Il faut encore ajouter que l’obligation de surveillance en droit public est qualifiée d’obligation de moyens. Cela signifie que l’établissement hospitalier doit déployer les efforts nécessaires et appropriés pour prévenir les risques, sans pour autant être tenu à une obligation de résultat.

Cette obligation s'apprécie en tenant compte de plusieurs critères, tel que les moyens dont dispose l’établissement, notamment en fonction de ses caractéristiques et de ses contraintes mais également l’état de santé et les spécificités du patient, y compris ses antécédents et sa pathologie sont pris en compte.

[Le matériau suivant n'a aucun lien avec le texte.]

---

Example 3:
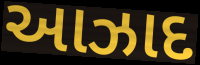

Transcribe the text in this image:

આઝાદ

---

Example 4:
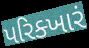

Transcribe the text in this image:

પરિક્ખારં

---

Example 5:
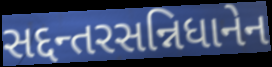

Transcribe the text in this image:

સદ્દન્તરસન્નિધાનેન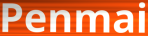
PenmaiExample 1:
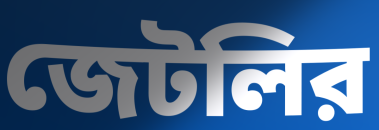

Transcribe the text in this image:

জেটলির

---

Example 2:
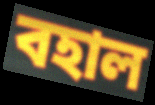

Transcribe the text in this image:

বহাল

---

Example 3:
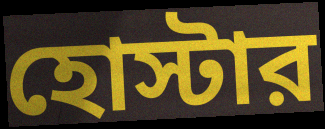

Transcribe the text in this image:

হোস্টার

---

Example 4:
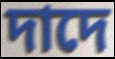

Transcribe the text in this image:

দাদে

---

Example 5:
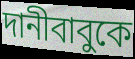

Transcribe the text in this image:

দানীবাবুকে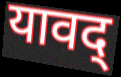
यावद्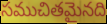
సముచితమైనది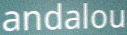
andalouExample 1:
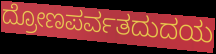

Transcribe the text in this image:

ದ್ರೋಣಪರ್ವತದುದಯ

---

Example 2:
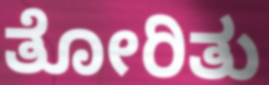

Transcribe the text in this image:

ತೋರಿತು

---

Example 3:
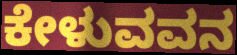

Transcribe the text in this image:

ಕೇಳುವವನ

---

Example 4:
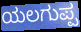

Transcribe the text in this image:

ಯಲಗುಪ್ಪ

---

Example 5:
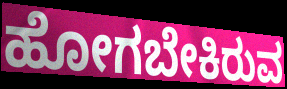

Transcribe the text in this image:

ಹೋಗಬೇಕಿರುವ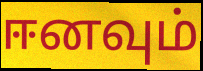
ஈனவும்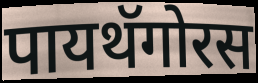
पायथॅगोरस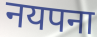
नयपना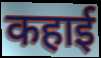
कहाई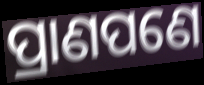
ପ୍ରାଣପଣେ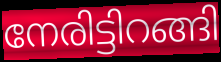
നേരിട്ടിറങ്ങിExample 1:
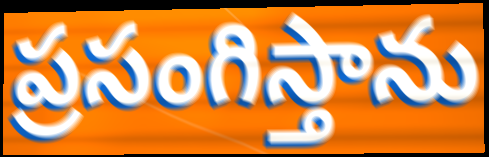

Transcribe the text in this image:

ప్రసంగిస్తాను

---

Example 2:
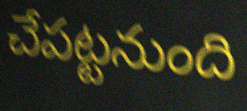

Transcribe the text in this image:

Pour apprécier l'existence d'une faute ou non dans l'organisation du service public hospitalier au titre du défaut de surveillance d'un patient, la cour d’appel a donc tout logiquement rappelé qu’elle doit tenir compte de l'état du patient, du risque que cet état lui fait courir, du caractère prévisible de ce risque mais aussi des pouvoirs dont disposait le service ainsi que des mesures qu'il devait prendre, compte tenu de ses caractéristiques et des moyens dont il disposait.

Or, en l’espèce, il n’a pas été établi que l'état de santé de l'intéressé, hospitalisé dans le service de soins de suite du CHLDB pour une infection par le VIH, et non dans un secteur psychiatrique, qui aurait pu nécessiter une surveillance particulière de la part du personnel soignant.

En outre, il résulte de l'instruction que ce patient décrit comme " affaibli " par le directeur des soins du CHLDB, n'avait par le passé ni fait une tentative connue de fugue, ni manifesté, à aucun moment, son intention de quitter le centre. Enfin, les témoignages recueillis pendant l'enquête suggèrent qu'il serait parti pieds nus, ce qui ne permettait pas de supposer une intention de quitter le centre, où il pouvait circuler librement.

L’appréciation des faits par la Cour d’appel est dans la droite ligne de la jurisprudence. On peut en effet rappeler que le droit positif retient qu’un défaut de surveillance conduit souvent à une condamnation lorsque le comportement du patient était prévisible. (CE, 23 déc. 1981, no 18345 : D. 1982, IR, 444 CAA Lyon, 19 nov. 1998, no 97LY02565 CE, 9 mars 2009, no 303983 CAA Marseille, 2e ch., 17 juin 2013, no 11MA00769 CE, 18 juin 2018, no 411049.)

Dans ces conditions, la cour d’appel a en toute logique considéré que CHLDB n’a pas manqué de vigilance lors de la prise en charge de M. A. N. E. ni même manqué à un devoir de surveillance.